**TASK STATEMENT:** Carry on the satirical front-porch campaign column, starting right after its final sentence and keeping its voice.

··· EXCERPT TO READ ···

I’ve been following his “candidacy” with a growing sense of outrage. My loyal readers will recall that I threw my battered Stetson into the ring in January in this very space.
Not only did I make my announcement nearly a year ago, but I was funnier. Did I mention modesty as a reason to pick me over that thief Colbert?
You may say that Colbert didn’t actually steal my idea. You may say that I have not actually campaigned since I first made my announcement, lo those many months ago. To that, my fellow Americans, I would have to say: You are mistaken.
My campaign is one that hearkens back to our nation’s early political history. Like President Warren G. Harding, I am running my campaign from my front porch.
Not only is it a very nice porch, but the pace of the campaign suits me because it is widely known that I avoid standing up. It’s not that I’m lazy. It’s that my frame is just not suited for difficult labor. It’s not that I abhor hard work. I can watch it for hours. Isn’t that what we want in a president?
I envision my time in office mirroring the 29th president’s term, which has often been described as one of the least distinguished in history. As the less-than-great man once said: “I am not fit for this office and never should have been here.”
I want to suggest to you, my fellow Americans, that isn’t that what we want as a nation? Shouldn’t we celebrate that great underrated tradition of mediocrity?
Now, the other candidates will tell you how great they are. They will try to impress you with that whole “vision” thing. They will try to prove how hard they will work for you. They will attempt to prove their piousness. They will try to dazzle you with their brains.

··· DATA PROVIDED ···

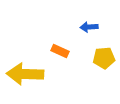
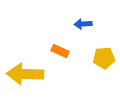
blue arrow: moved 6 px left, 3 px up
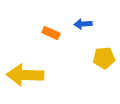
orange rectangle: moved 9 px left, 18 px up
yellow arrow: moved 1 px down
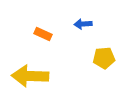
orange rectangle: moved 8 px left, 1 px down
yellow arrow: moved 5 px right, 1 px down
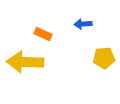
yellow arrow: moved 5 px left, 14 px up
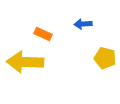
yellow pentagon: moved 1 px right; rotated 20 degrees clockwise
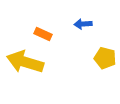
yellow arrow: rotated 15 degrees clockwise
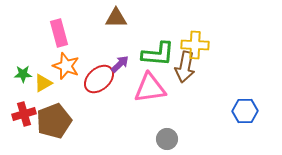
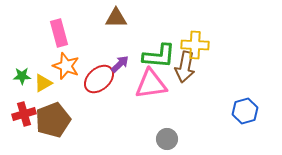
green L-shape: moved 1 px right, 2 px down
green star: moved 1 px left, 2 px down
pink triangle: moved 1 px right, 4 px up
blue hexagon: rotated 15 degrees counterclockwise
brown pentagon: moved 1 px left, 1 px up
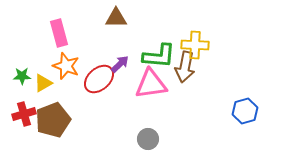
gray circle: moved 19 px left
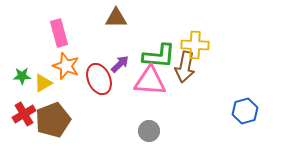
red ellipse: rotated 72 degrees counterclockwise
pink triangle: moved 1 px left, 3 px up; rotated 12 degrees clockwise
red cross: rotated 15 degrees counterclockwise
gray circle: moved 1 px right, 8 px up
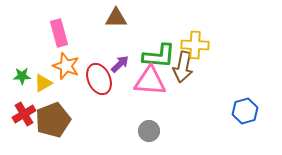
brown arrow: moved 2 px left
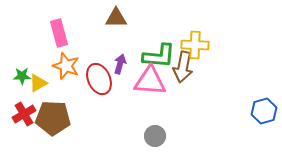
purple arrow: rotated 30 degrees counterclockwise
yellow triangle: moved 5 px left
blue hexagon: moved 19 px right
brown pentagon: moved 2 px up; rotated 24 degrees clockwise
gray circle: moved 6 px right, 5 px down
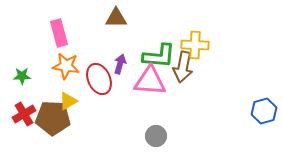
orange star: rotated 12 degrees counterclockwise
yellow triangle: moved 30 px right, 18 px down
gray circle: moved 1 px right
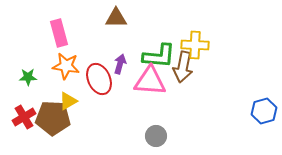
green star: moved 6 px right, 1 px down
red cross: moved 3 px down
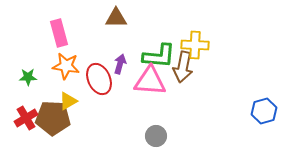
red cross: moved 2 px right, 1 px down
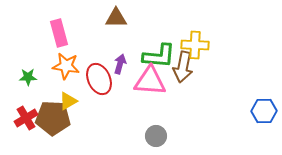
blue hexagon: rotated 15 degrees clockwise
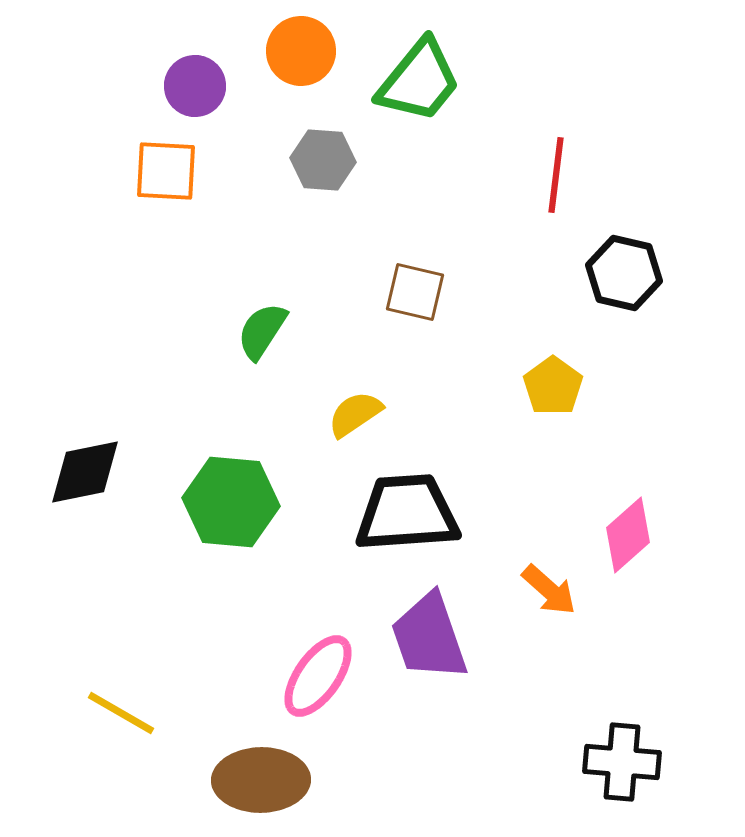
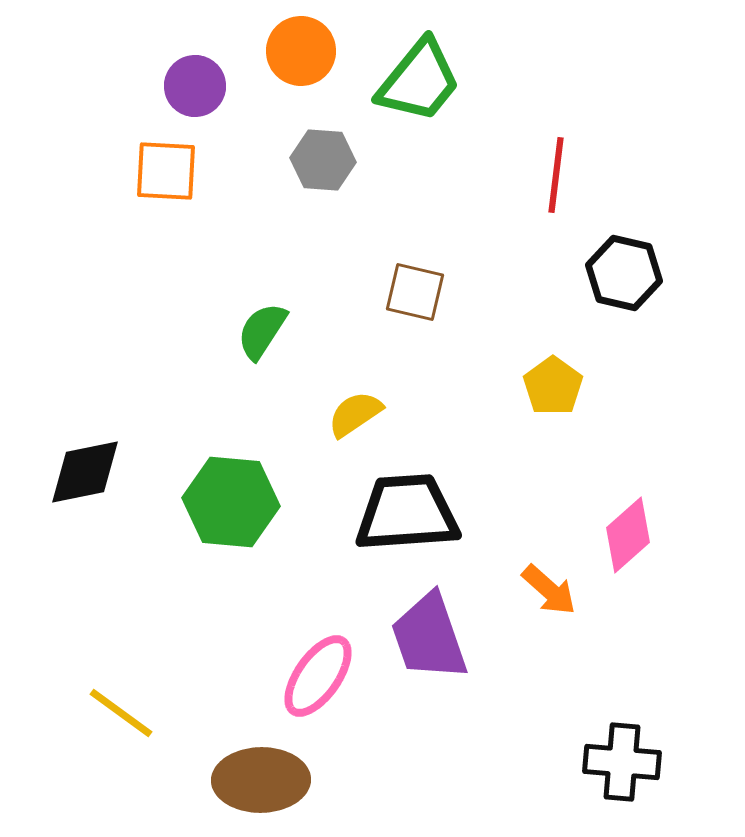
yellow line: rotated 6 degrees clockwise
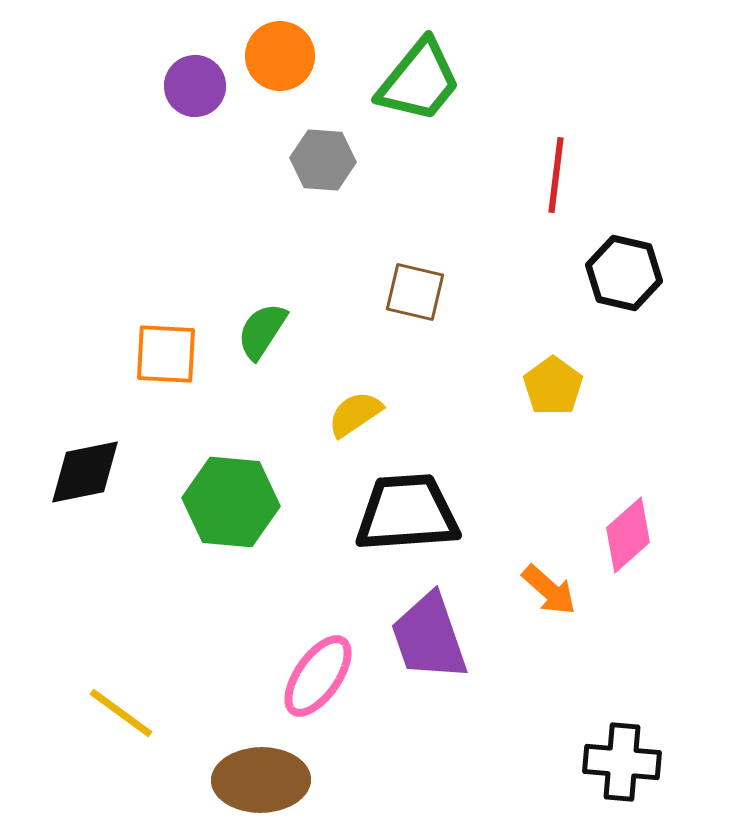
orange circle: moved 21 px left, 5 px down
orange square: moved 183 px down
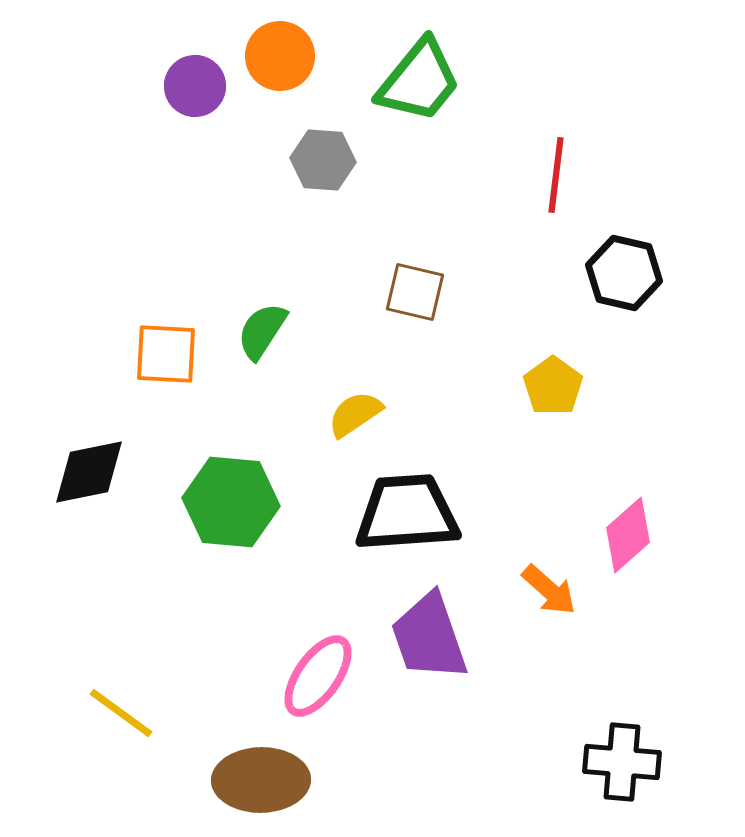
black diamond: moved 4 px right
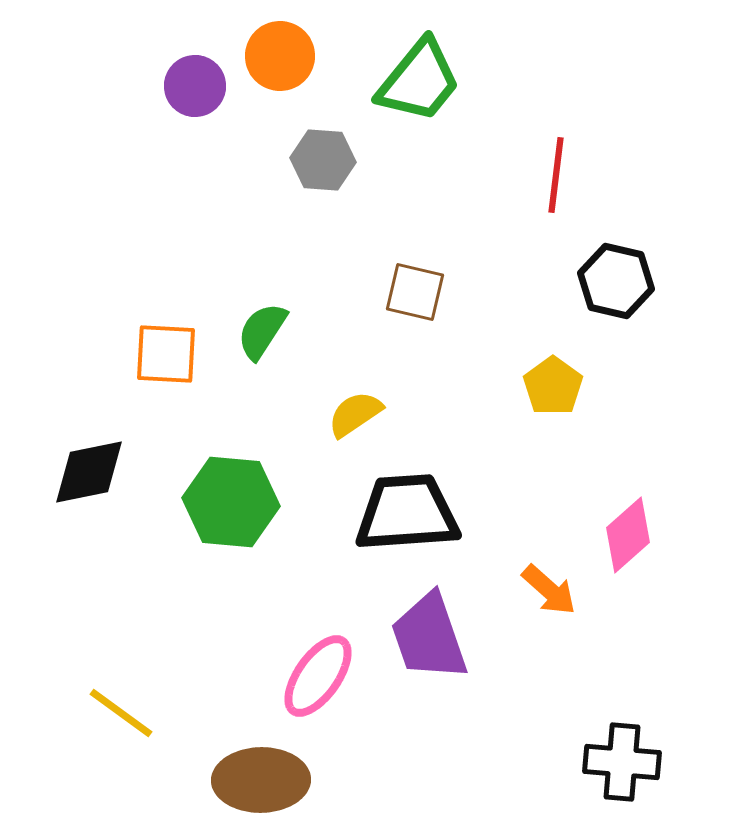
black hexagon: moved 8 px left, 8 px down
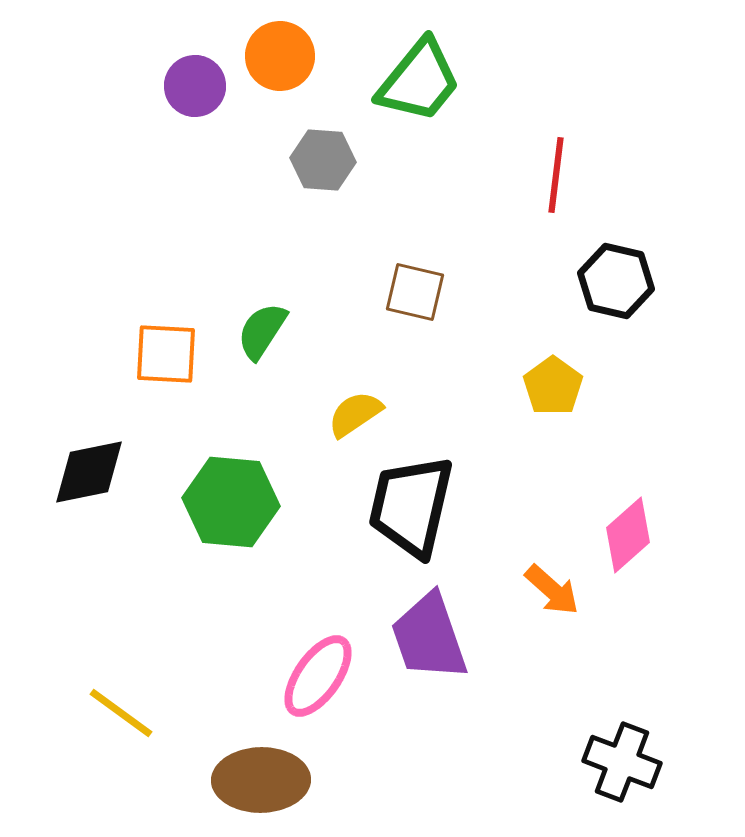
black trapezoid: moved 4 px right, 7 px up; rotated 73 degrees counterclockwise
orange arrow: moved 3 px right
black cross: rotated 16 degrees clockwise
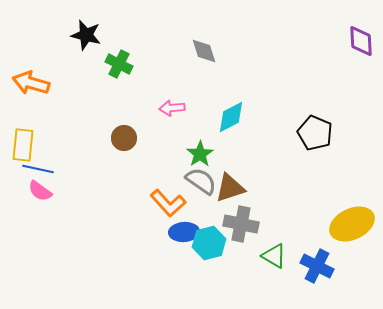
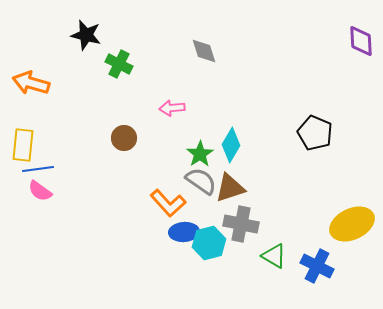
cyan diamond: moved 28 px down; rotated 32 degrees counterclockwise
blue line: rotated 20 degrees counterclockwise
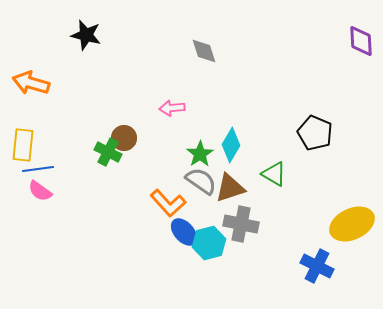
green cross: moved 11 px left, 88 px down
blue ellipse: rotated 52 degrees clockwise
green triangle: moved 82 px up
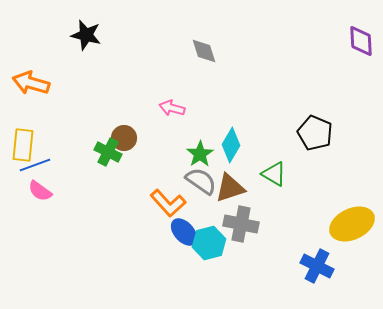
pink arrow: rotated 20 degrees clockwise
blue line: moved 3 px left, 4 px up; rotated 12 degrees counterclockwise
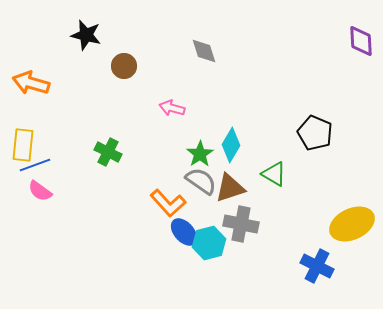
brown circle: moved 72 px up
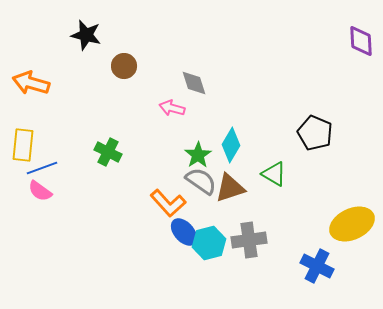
gray diamond: moved 10 px left, 32 px down
green star: moved 2 px left, 1 px down
blue line: moved 7 px right, 3 px down
gray cross: moved 8 px right, 16 px down; rotated 20 degrees counterclockwise
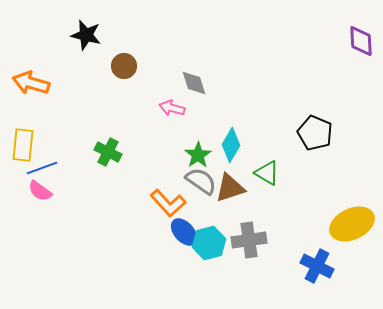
green triangle: moved 7 px left, 1 px up
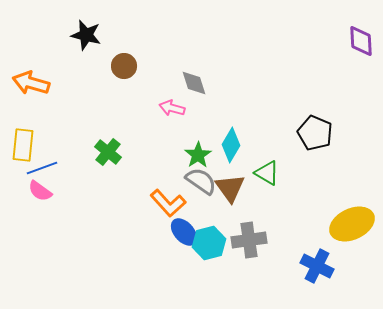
green cross: rotated 12 degrees clockwise
brown triangle: rotated 48 degrees counterclockwise
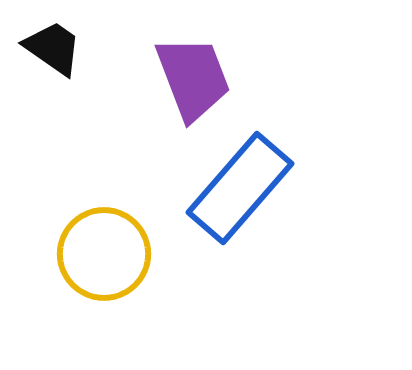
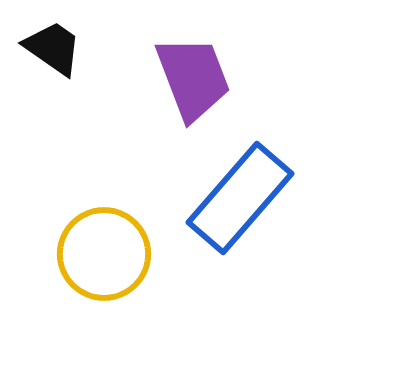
blue rectangle: moved 10 px down
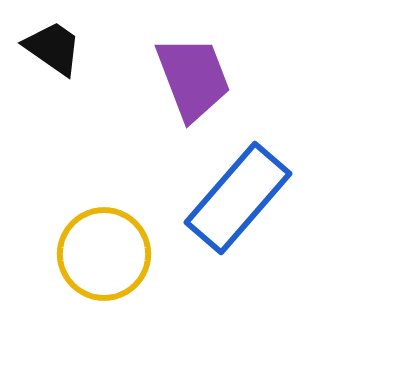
blue rectangle: moved 2 px left
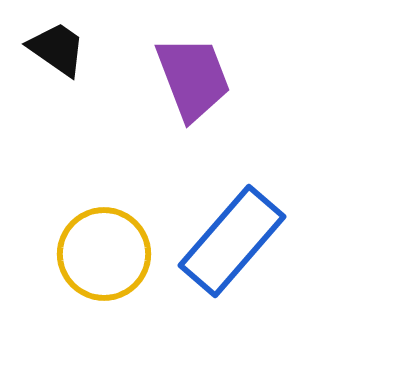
black trapezoid: moved 4 px right, 1 px down
blue rectangle: moved 6 px left, 43 px down
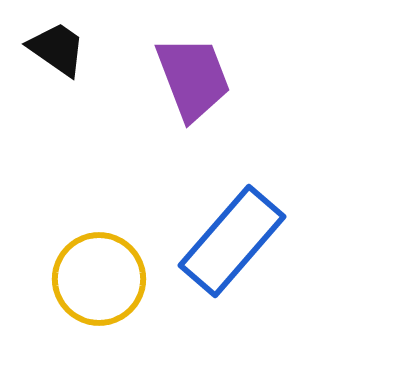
yellow circle: moved 5 px left, 25 px down
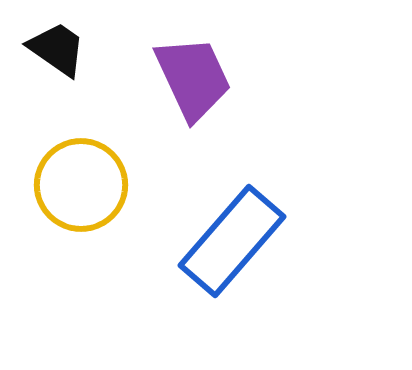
purple trapezoid: rotated 4 degrees counterclockwise
yellow circle: moved 18 px left, 94 px up
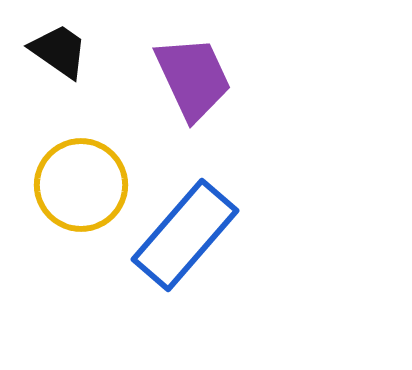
black trapezoid: moved 2 px right, 2 px down
blue rectangle: moved 47 px left, 6 px up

···

**RESULT OF THIS TASK:**
Not me. I will do none of those things. You really don’t want to be challenged that way. Look at what that’s gotten you? Oil prices through the roof. A war that goes on forever. And now a fake conservative candidate.
No. A vote for me is a solid vote for the middle of the road. You know what you get when you elect me. A long-haired freak of a president. If you’re tired of those exquisitely coifed, blow-dried and dyed hair-dos of the other candidates, then you should vote for me.
All my hair is my own, and I earned every gray one of them. They remain one of the best reasons to vote for me, especially when compared with people like Colbert. (I have personal information that Colbert colors his hair.)
As a “guest columnist” in another august publication, Colbert wrote that “it’s clear that the voters are desperate for a white, male, middle-aged, Jesus-trumpeting alternative.”
Well you won’t get that with me. And to prove it, I challenge Colbert to a debate. Since I am a master debater, I will debate him anytime, anywhere. Just as long as it’s within the confines of my porch rails.